▸ Instructions:
1. In the travel posts below, what made flying Icelandic Air from New York to Frankfurt preferable to flying Lufthansa?
2. Decide whether each statement agrees with the travel posts below, answering yes or no and quoting the deciding words: (a) The Icelandic landscape seen on approach was colored with lichens. (b) The Museum of Natural History allowed visitors to bring food. (c) Reykjavik went dark permanently.
3. Return the passage of the travel posts below from "Should I have" up to and including "of Natural History.".

Category Archives: Travel

Iceland

When I was younger, my mother, with my sister and yours truly in tow, would visit Germany almost every summer, to catch up with her side of the family. More than once she wound up booking us with Icelandic Air, because flying from New York to Reykjavik to Frankfurt with them actually wound up being cheaper than a direct transatlantic jaunt with Lufthansa would have been. Go figure.

Anyway, we’d come in for a landing in the small hours of local morning, but thanks to the perpetual daylight of Icelandic summer, we could see the countryside we skimmed on our final approach. It was oddly beautiful — a rocky and achingly empty landscape, overhung with gray mist, but colored with lichens in every hue from green to ochre. I always thought that I’d like to go back and hike it someday, and perhaps I will yet.

I was reminded of all of this by running across a story about Reykjavik electively going dark, albeit briefly, to afford its inhabitants a better view of the night sky. A dome of stars undimmed by light pollution is a beautiful thing, and I tip my hat to any city with good sense to embrace that sort of wonder. (As a bonus, they might even catch a glimpse of the Northern Lights. Lucky devils.)

Those Icelanders, they’re all right.

The Cargo Cult Erects Monuments

Should I have entertained any lingering suspicion that the permissive treatment I recieved at the Freer Gallery, at odds with the written policy hanging before my eyes, was some kind of anomaly, it was dispelled at the Museum of Natural History.

Like the Freer Gallery, the museum greeted visitors with a placard expressly forbidding weapons. (I don’t carry the knife for use as a weapon, but it’s pretty hard to argue that three inches of honed steel couldn’t be put to offensive use by one with the right inclination.) It also forbade food. Finally, it required that visitors pass through a metal detector before entering the museum. Figuring that we were well beyond the gray area, I put the knife in the bag containing our dim sum and handed the bag to the attending guard.

▸ Supplied data:
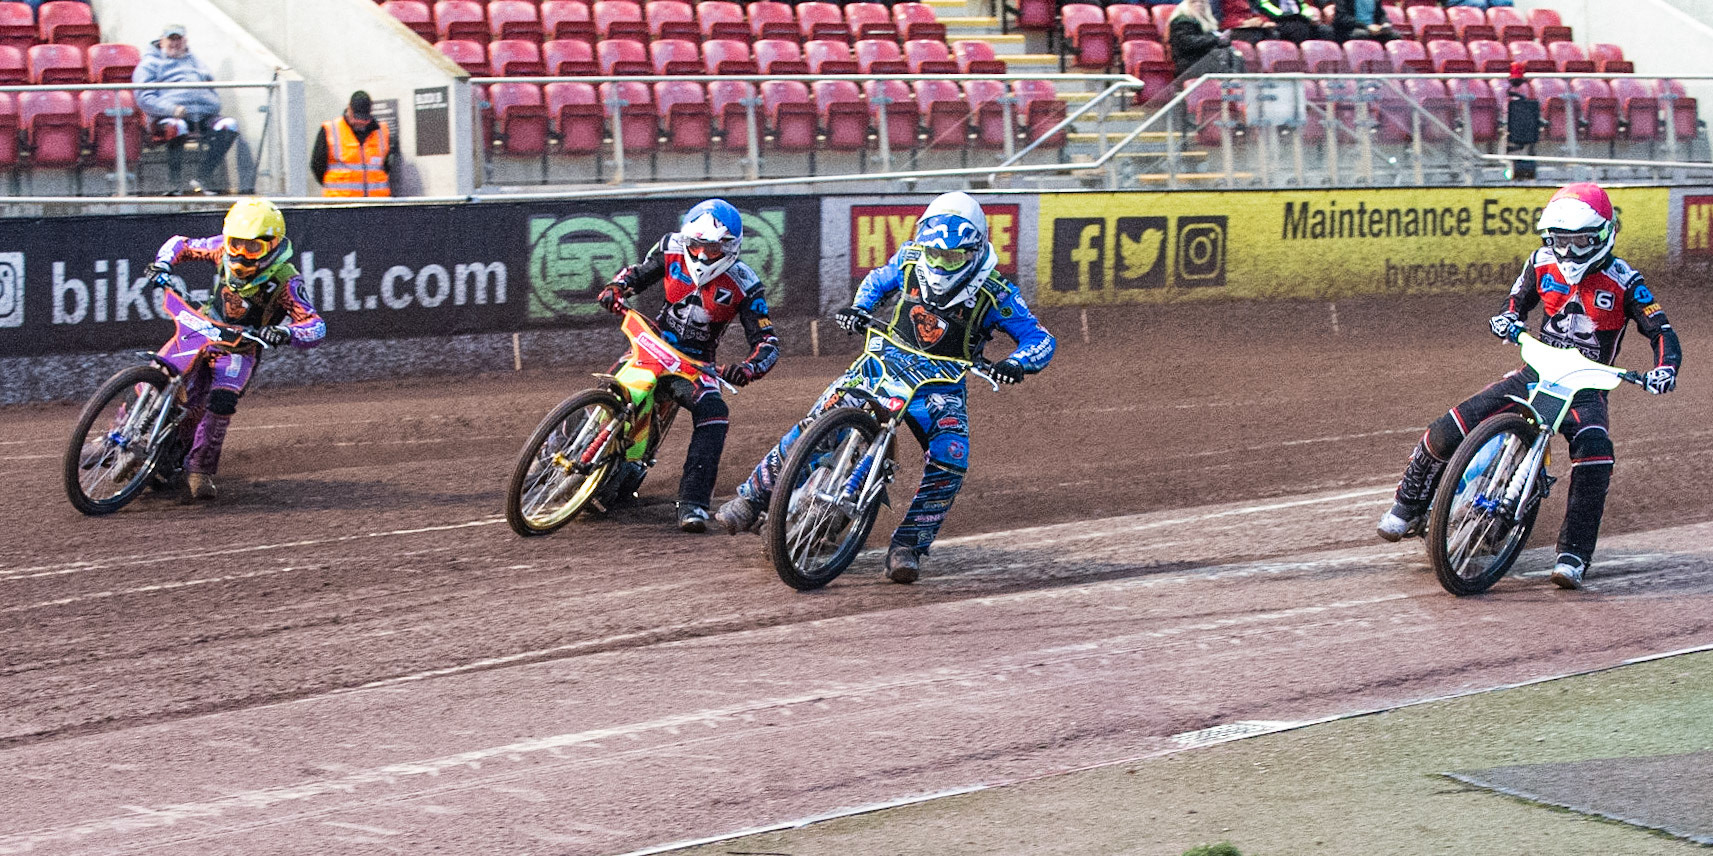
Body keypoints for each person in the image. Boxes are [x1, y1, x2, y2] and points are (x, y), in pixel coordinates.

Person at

▸ Solutions in order:
1. Flying New York to Reykjavik to Frankfurt with Icelandic Air was cheaper than a direct transatlantic flight with Lufthansa.

2.
(a) Yes: "colored with lichens in every hue from green to ochre"
(b) No: "It also forbade food."
(c) No: "albeit briefly"

3.
Should I have entertained any lingering suspicion that the permissive treatment I recieved at the Freer Gallery, at odds with the written policy hanging before my eyes, was some kind of anomaly, it was dispelled at the Museum of Natural History.